Dnaiel Dnaiel - 4 months ago 26
R Question

expand large data frame in R efficiently

I am looking for a solution to expand a large data frame in R into more columns and more rows, given the values of a given column.

Right now I am doing this using a for-loop approach but I am sure there are more crantastic/efficient ways to achieve the same results...

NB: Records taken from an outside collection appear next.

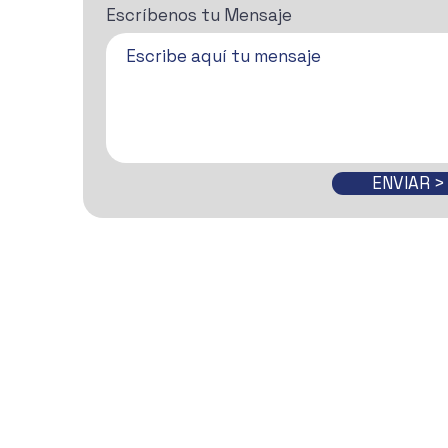
Escríbenos tu Mensaje
ENVIAR >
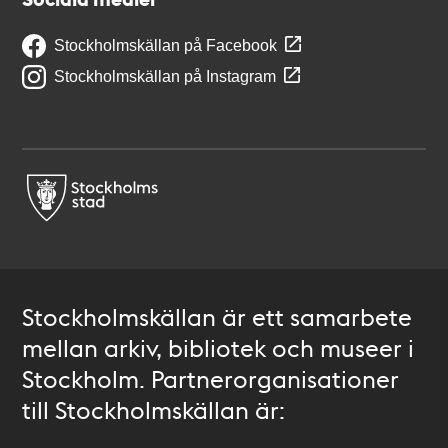
Stockholmskällan på Facebook
Stockholmskällan på Instagram
Stockholmskällan är ett samarbete
mellan arkiv, bibliotek och museer i
Stockholm. Partnerorganisationer
till Stockholmskällan är:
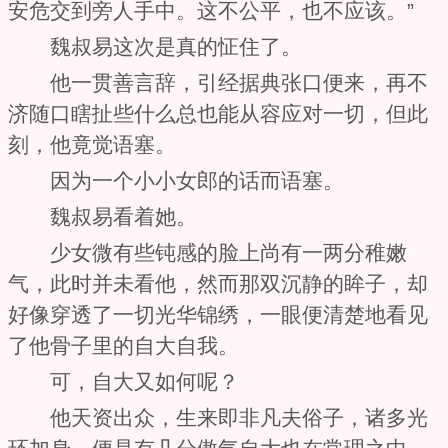
安危交到旁人手中。这不公平，也不应该。”
魏叔易这次是真的怔住了。
他一贯善言辞，引经据典张口便来，再不
济随口瞎扯些什么总也能从容应对一切，但此
刻，他竟觉语塞。
因为一个小小女郎的话而语塞。
魏叔易看着她。
少女微有些钝感的脸上尚有一两分稚嫩
气，此时并未看他，然而那双沉静的眸子，却
好像穿透了一切光华锦绣，一眼便清楚地看见
了他骨子里的自大自我。
可，自大又如何呢？
他天资出众，生来即非凡夫俗子，诸多光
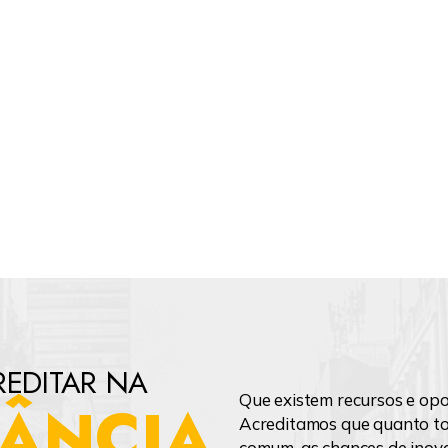
itaremos sua senha, e pedimos que você não a compartil
e confiabilidade dos dispositivos os quais você utiliza pa
ços, tais como computadores, celulares, tablets ou outros 
responsabilidade sua. Você deve por meios próprios busca
operacionais desses dispositivos contra qualquer ameaça 
 utilizamos informação contida nos anúncios. A informaçã
 inclui o seu endereço IP (Internet Protocol), o seu ISP (In
ider, como o Sapo, Clix, ou outro), o browser que utilizad
site (como o Internet Explorer, Firefox ou Google Chrom
a e que páginas você visitou dentro do nosso website.
 e Web Beacons
cookies para armazenar informação, como, por exemplo, 
EDITAR NA
 pessoais quando em visita ao nosso website. Isto poderá 
Que existem recursos e opo
ÂNCIA
-up ou uma ligação em vários serviços que providenciamo
Acreditamos que quanto t
logs. Você detém o poder de desligar os seus cookies nas
comum, as chances de inova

The example will make the question more clear I think. Let us imagine we have a data frame containing student's information about their grades at three different stages in life. The student IDs are s1, s2 and s3; and we have measurements of their grades in three different times in their life, m1, m2, and m3; and then at each stage we have a column called more.info with their grades in their courses, encoded as class#topic#grade across all classes taken.

library(stringr)
options(stringsAsFactors=FALSE)
example.df = data.frame(measure.id = c("m1", "m2", "m3", "m2", "m2", "m3", "m1", "m1", "m3"),
student.id = c("s1", "s1", "s1", "s2", "s3", "s3", "s2", "s3", "s2"),
more.info = c("draw#drawing#4.5;music#singing#5.6;dance#ballet#6.7", "bio#biology#5.6;math#algebra#4.5", "calculus#univariate#6.2; physics#quantum#4.5;chemistry#organic#4.5",
"bio#biology#5.6;math#algebra#4.5", "bio#biology#3.6;math#algebra#3.5", "calculus#univariate#5.2; physics#quantum#5.2;chemistry#organic#4", "draw#drawing#5;music#singing#5.6;dance#ballet#5.7",
"draw#drawing#2.5;music#singing#3.6;dance#ballet#4", "calculus#univariate#5.2; physics#quantum#6.5;chemistry#organic#5"))
measure.ids = unique(example.df$measure.id)


Then, I'd like to create a new data frame that splits the more.info information and creates a new data frame with more rows and more columns as follows,

new.df=data.frame()
splitit <- function(x){
strsplit(x, '#')
}
for(i in 1:length(measure.ids)){
measure.id = measure.ids[i]
tmp = example.df[example.df==measure.id,]
more.info = tmp$more.info
more.info = strsplit(more.info,";")
student.ids = tmp$student.id
for(j in 1:length(more.info))
{
info = more.info[[j]]
a = sapply(info, splitit)
b = sapply(a, "[[", 1)
d = sapply(a, "[[", 2)
e = sapply(a, "[[", 3)
new.df = rbind(new.df,
data.frame(measure.id = rep(measure.id, length(info)),
student.id = rep(tmp$student.id[j], length(info)),
class = b,
topic = d,
grade = e)
)
}
}


What'd be the most efficient way to achieve this in R? I am open to apply functions, map/reduce approaches, mclapply for using more cores, etc...

Answer

Solution with base functions:

# split column by all available separators 
a <- strsplit(example.df$more.info, "; |#|;")
# represent each result as a matrix with 3 columns
a <- lapply(a, function(v) matrix(v, ncol=3, byrow=TRUE))
# combine all matrixes in one big matrix
aa <- do.call(rbind, a)
# create indices of rows of initial data.frame which corresponds to the created big matrix
b <- unlist(sapply(seq_along(a), function(i) rep(i, nrow(a[[i]]))))
# combine initial data.frame and created big matrix
df <- cbind(example.df[b,], aa)
# remove unnecessary columns and rename remaining ones
df <- df[,-3]
colnames(df)[3:5] <- c("class", "topic", "grade")

To increase the speed you may replace all functions of apply family in my code with mclapply.

I cannot compare the speed since your dataset is very small.